For a contemporary Catholic, these verses speak directly to the crisis of moral formation in a culture that treats ethics as preference and law as external imposition. Verse 31 offers a counter-diagnosis: the problem is not primarily behavioral but formational — the law of God is not yet fully in the heart. This calls for concrete practices of interior formation: daily lectio divina, the Liturgy of the Hours, frequent reception of the Eucharist and the sacrament of Penance. These are not rule-following exercises; they are the means by which the law of God is gradually inscribed in the heart, exactly as Psalm 37:31 envisions.
Verse 27's double imperative is also pastorally urgent. "Depart from evil" requires naming the specific evils one is clinging to — not evil in general, but the particular patterns of sin that the examination of conscience surfaces. "Do good" requires active, not merely passive, virtue. The Psalmist does not say "avoid evil and wait" — he commands movement toward the good.

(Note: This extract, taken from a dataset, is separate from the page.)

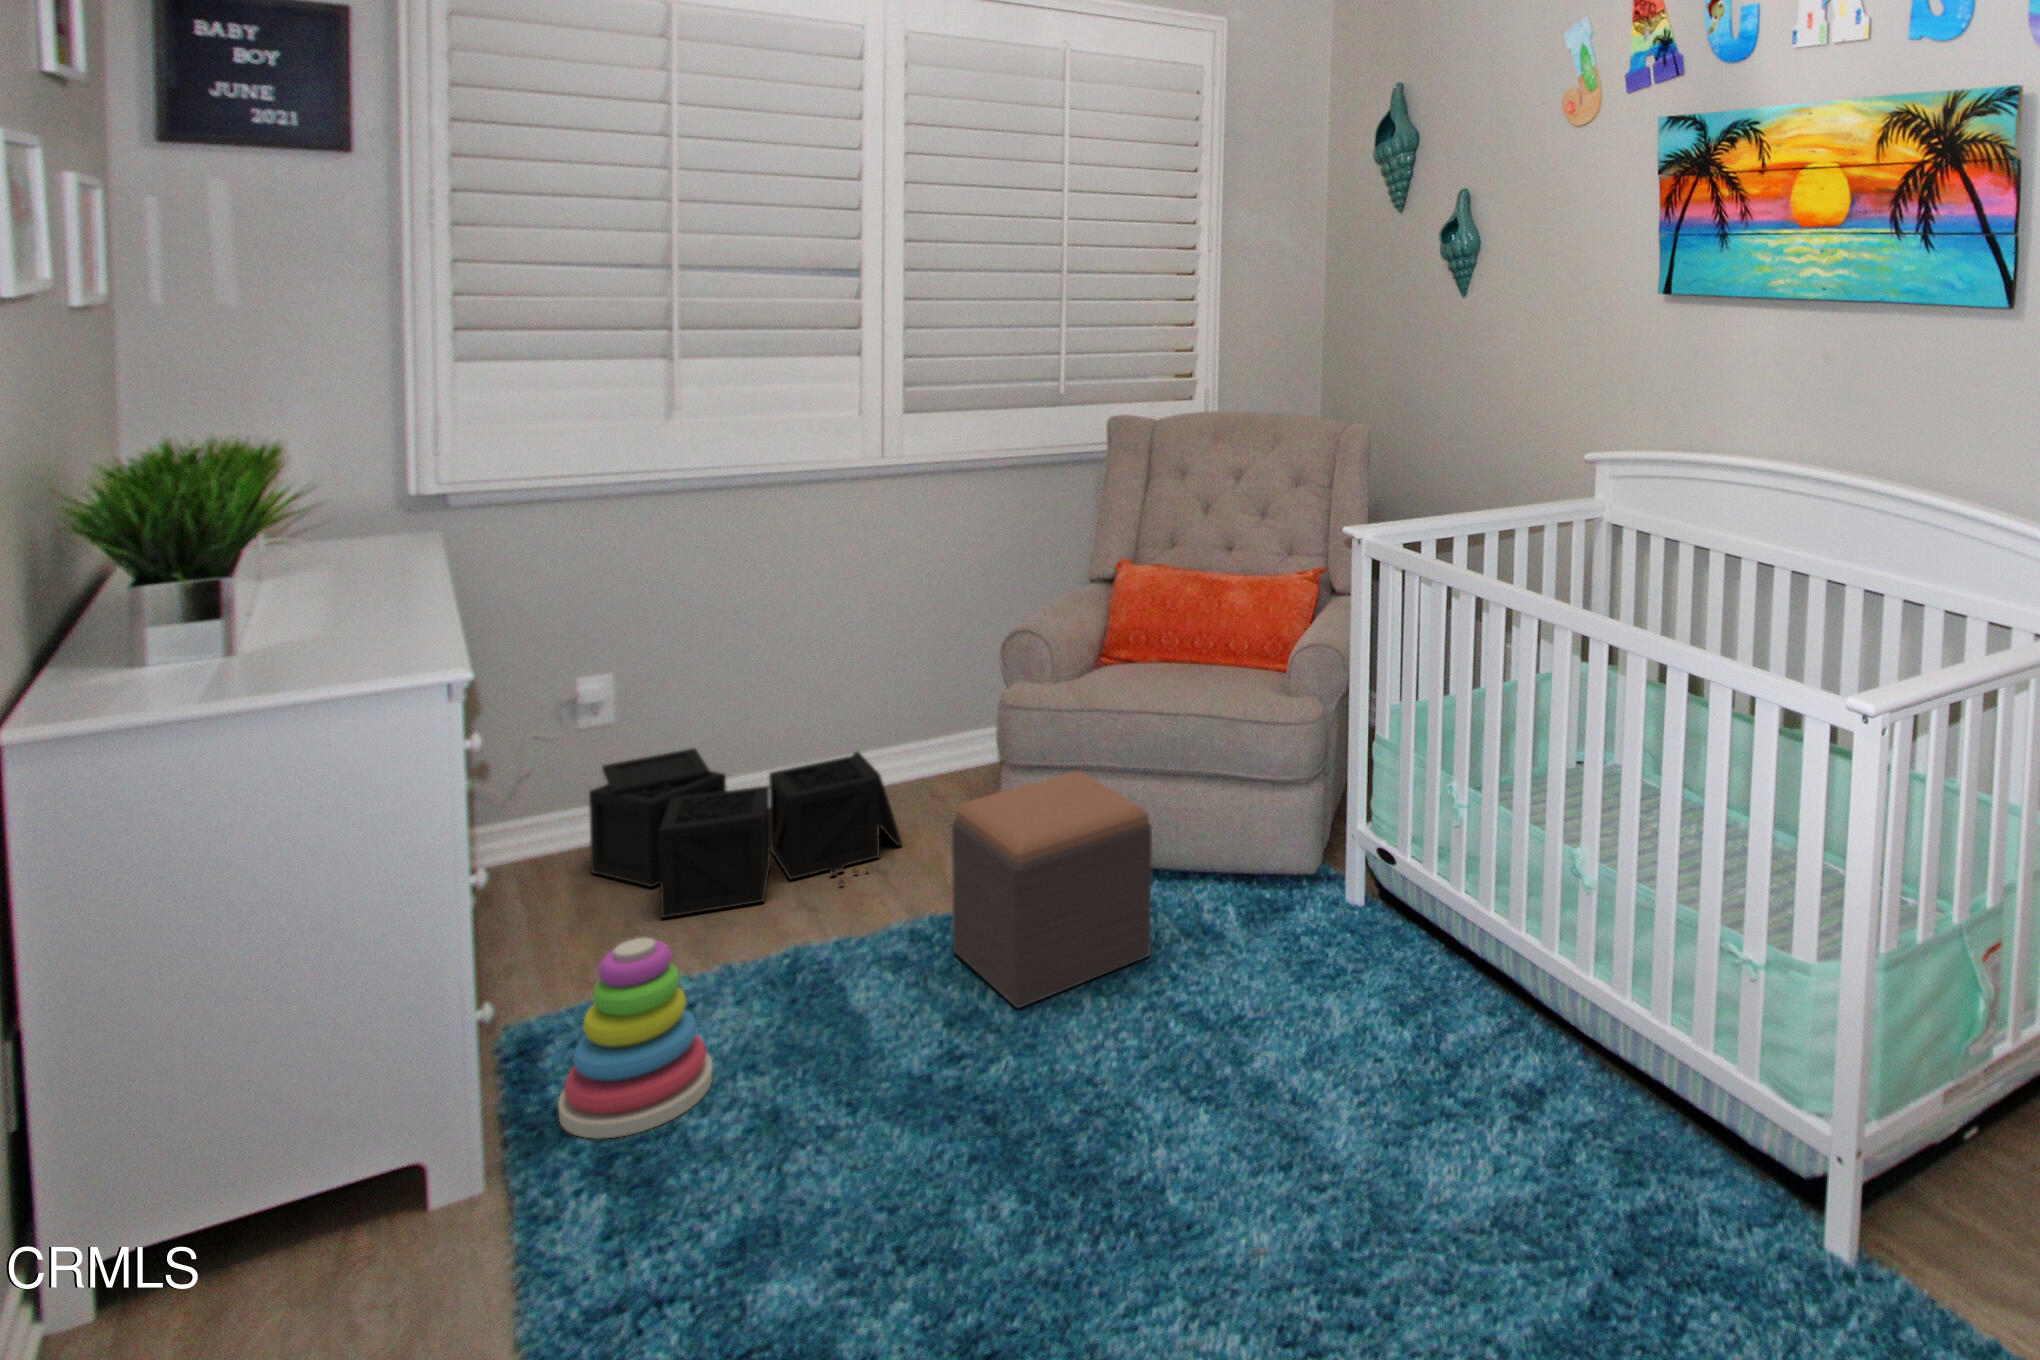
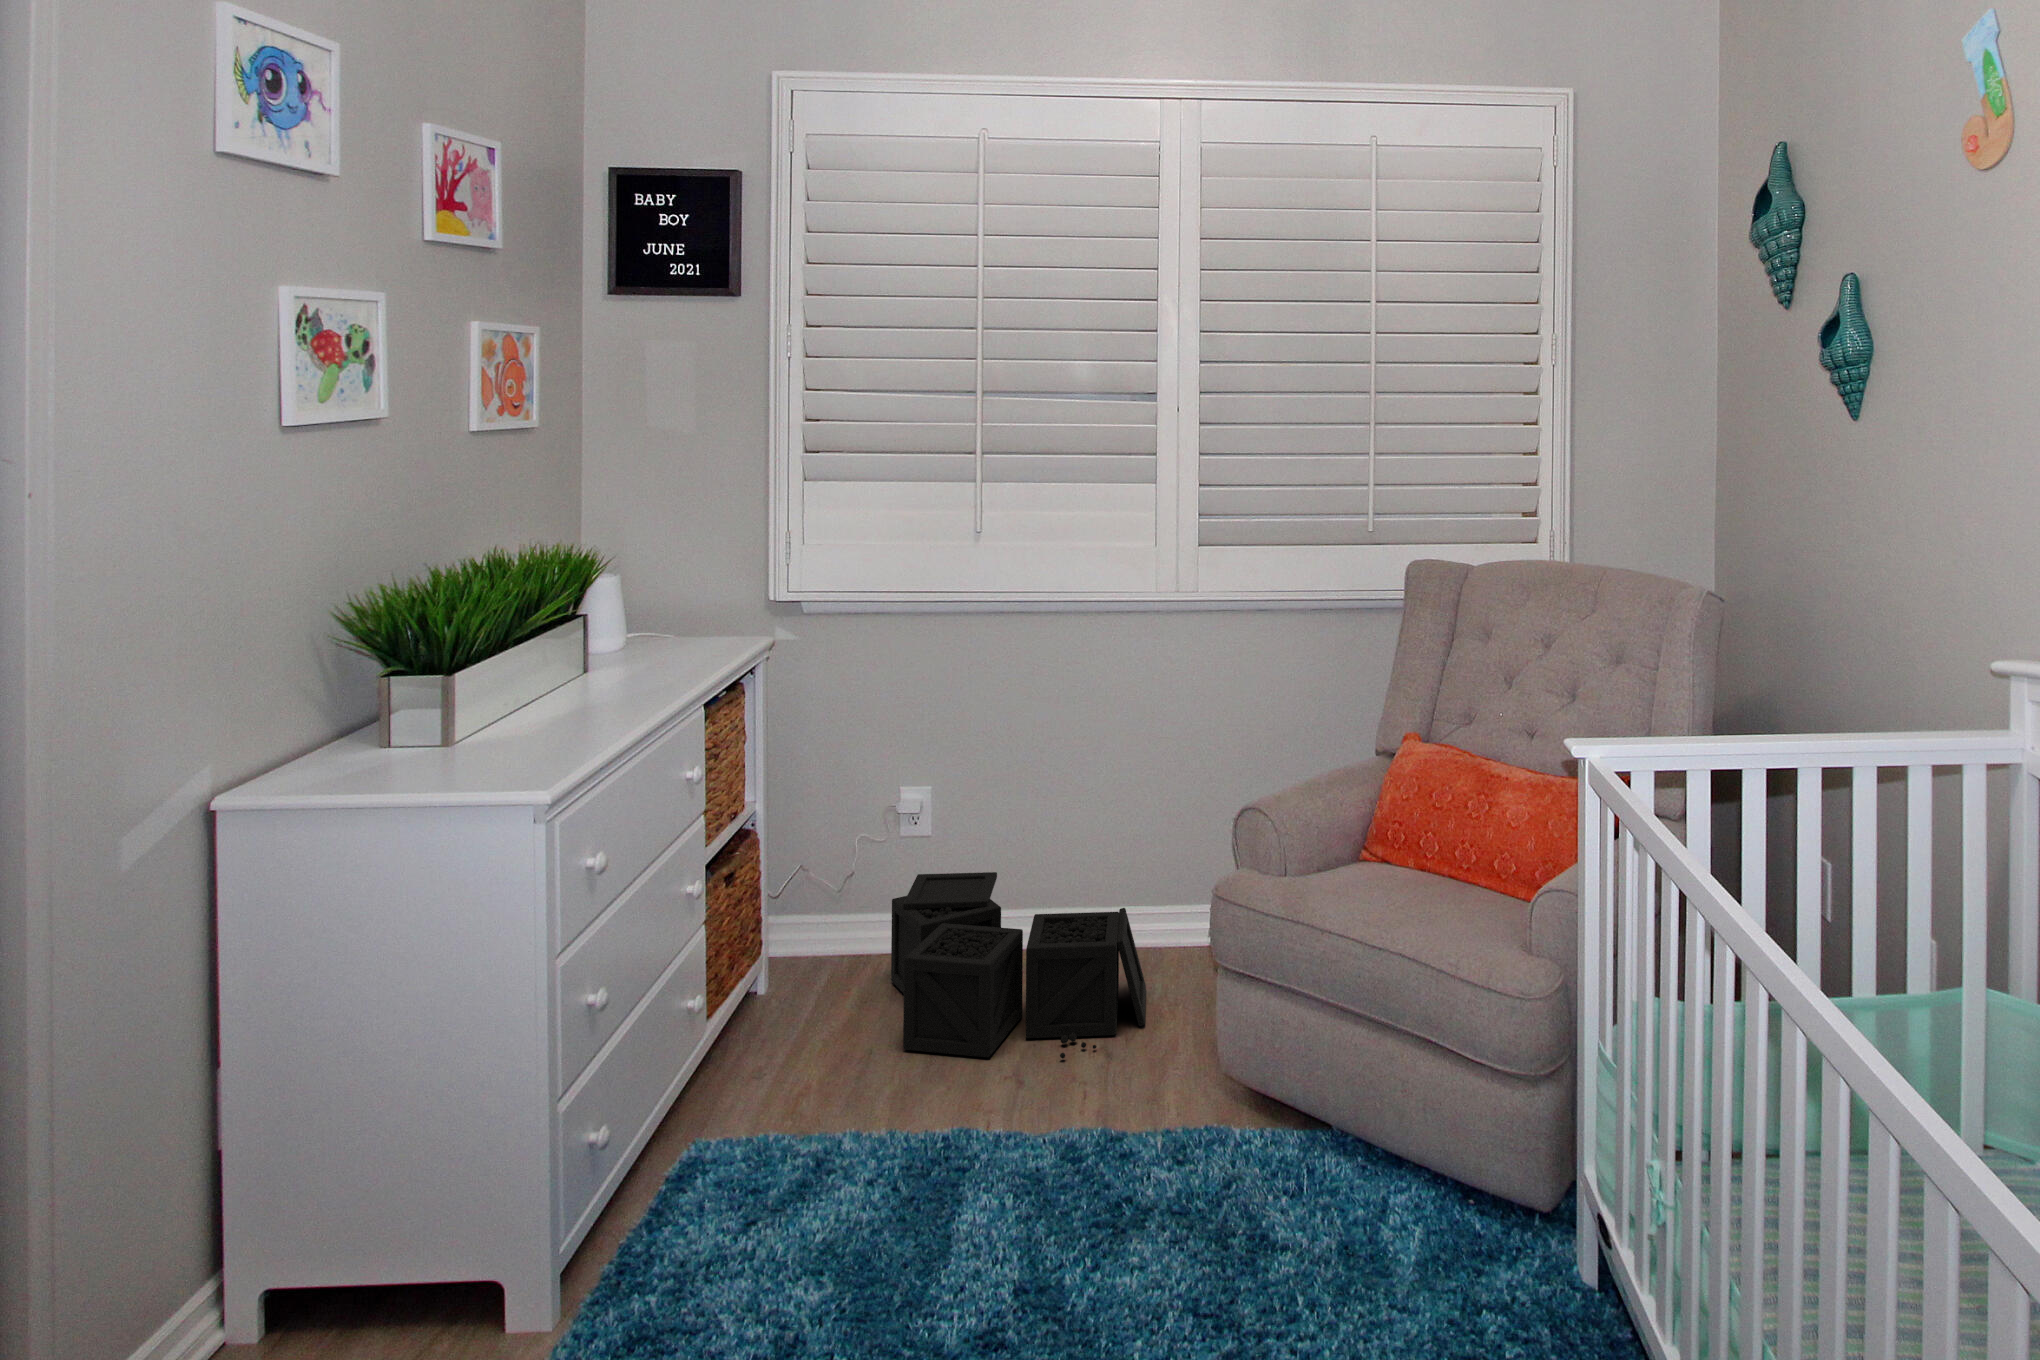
footstool: present [952,771,1152,1008] -> none [1101,995,1293,1287]
stacking toy: present [558,938,712,1139] -> none [673,1084,817,1301]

Verse 29's promise of inheritance calls Catholics to resist both worldly despair (when injustice seems to win) and a purely privatized faith. The inheritance is communal and cosmic — the renewal of all creation — and working for justice in the world is itself a participation in that eschatological promise.
Verse 31 — "The law of his God is in his heart" This is the theological climax of the cluster. The law (tôrāh) is not external constraint but an interior principle — lodged in the lēb (heart), the seat of will, intellect, and affective orientation in Hebrew anthropology. This verse is the direct Old Testament anticipation of the New Covenant promise in Jeremiah 31:33 ("I will put my law within them, and I will write it on their hearts"). The righteous person does not merely obey the Torah; he or she is Torah-shaped at the deepest level of personhood. The consequence — implied rather than stated — is that such a person's steps do not slip (cf. v. 31b in the full text): stability of life follows from stability of interior formation.